Threshold selection by two methods: a mean residual life, b Hill plot, in Gavar station

Fig. 8
figure 8

The GPD distribution for extreme temperature in Gavar station

Table 3 The GPD distribution parameters and evaluation criteria for the selected station

Frequency analysis

In this section, by comparing the convergence criteria, it can be said that GEV outperformed GPD in modeling extreme temperature. For instance, the convergence values in the Gavra station for both non-stationary GEV and GPD were 0.4193 and 0.3954, respectively. After detecting the GEV distribution as the best model and estimating its parameters, the values of the return level in the different return periods of 2, 10, 20, 50, and 100 years in the stationary and non-stationary state were determined. For example, in the Gavar station in the stationary state, the values of the return periods were constant and unchanged for all years, while in the non-stationary state, the temperature increases (Fig. 9).

Fig. 9
figure 9

Return periods of maximum temperature amount for stationary (a) and non-stationary (b) states in Gavar station

As indicated in Table 4, for the 100-year return period, the average value of temperature is 37.52 °C in the stationary state, whereas in the non-stationary state, the temperature changes from 34.37 °C (1901) to 35.75 °C (2016).

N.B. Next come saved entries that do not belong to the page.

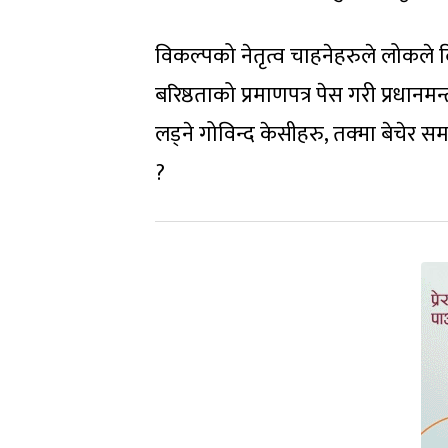
विकल्पको नेतृत्व चाहनेहरुले लोकले 
बरिष्ठताको प्रमाणपत्र पेस गरी प्रधानम
लड्ने गोविन्द केसीहरु, तक्मा बेचेर स
?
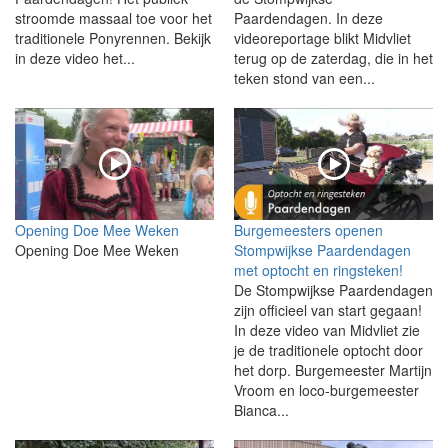
stroomde massaal toe voor het
Paardendagen. In deze
traditionele Ponyrennen. Bekijk
videoreportage blikt Midvliet
in deze video het...
terug op de zaterdag, die in het
teken stond van een...
Opening Doe Mee Weken
Burgemeesters openen
Opening Doe Mee Weken
Stompwijkse Paardendagen
met optocht en ringsteken!
De Stompwijkse Paardendagen
zijn officieel van start gegaan!
In deze video van Midvliet zie
je de traditionele optocht door
het dorp. Burgemeester Martijn
Vroom en loco-burgemeester
Bianca...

Table 4 The return level of extreme temperature in the non-stationary state based on AMS

Conclusion

Extreme temperatures as a record-breaking phenomenon have been occurred all over Iran including different climatic regions. In this county, a positive trend in annual maximum temperature (AMT) has been occurred during recent decades which causes a non-stationary (NS) conditions in its extreme temperatures. The main objective of this study was to compare extreme value theory (EVT) methods in the non-stationary analysis of maximum temperature in Arak plain. To achieve this purpose, the maximum temperature was collected from the CRU gridded dataset for the selected stations of the study area during 1901–2016. Time series of maximum temperature were extracted using two methods of block maxima (BM) and peaks-over-threshold (POT). The results showed that the monthly temperature data extracted from the CRU climate database have good accuracy and validity for the region. Hence, the results of MK, ADF, KPSS, and Petit statistical tests showed that the maximum annual temperature of the selected stations has a trend and is non-stationary and heterogeneous. Threshold selection methods (MRL plot and Hill plot) showed no difference among the threshold values. Therefore, the mean of threshold values was used as a selected threshold to extract time series. Moreover, the comparison of convergence evaluation criteria for the annual maximum temperature time series using AMS sampling was more accurate than the POT sampling method. Regarding the convergence criteria for the AMS approach, Arak and Shanagh stations were more non-stationary than other stations. A comparison of the maximum annual temperature values in stationary and non-stationary states in different return periods showed that the maximum temperature difference is about 0.8 °C in the short return period (2 years). Finally, the findings in this study indicate that the consideration of non-stationarity in extreme temperature time series is a necessity during return level estimations over the study area. Also, we recommend that for nonstationary, extreme value modeling is employd exogenous covariates such as large-scale climate modes and hydrological variables.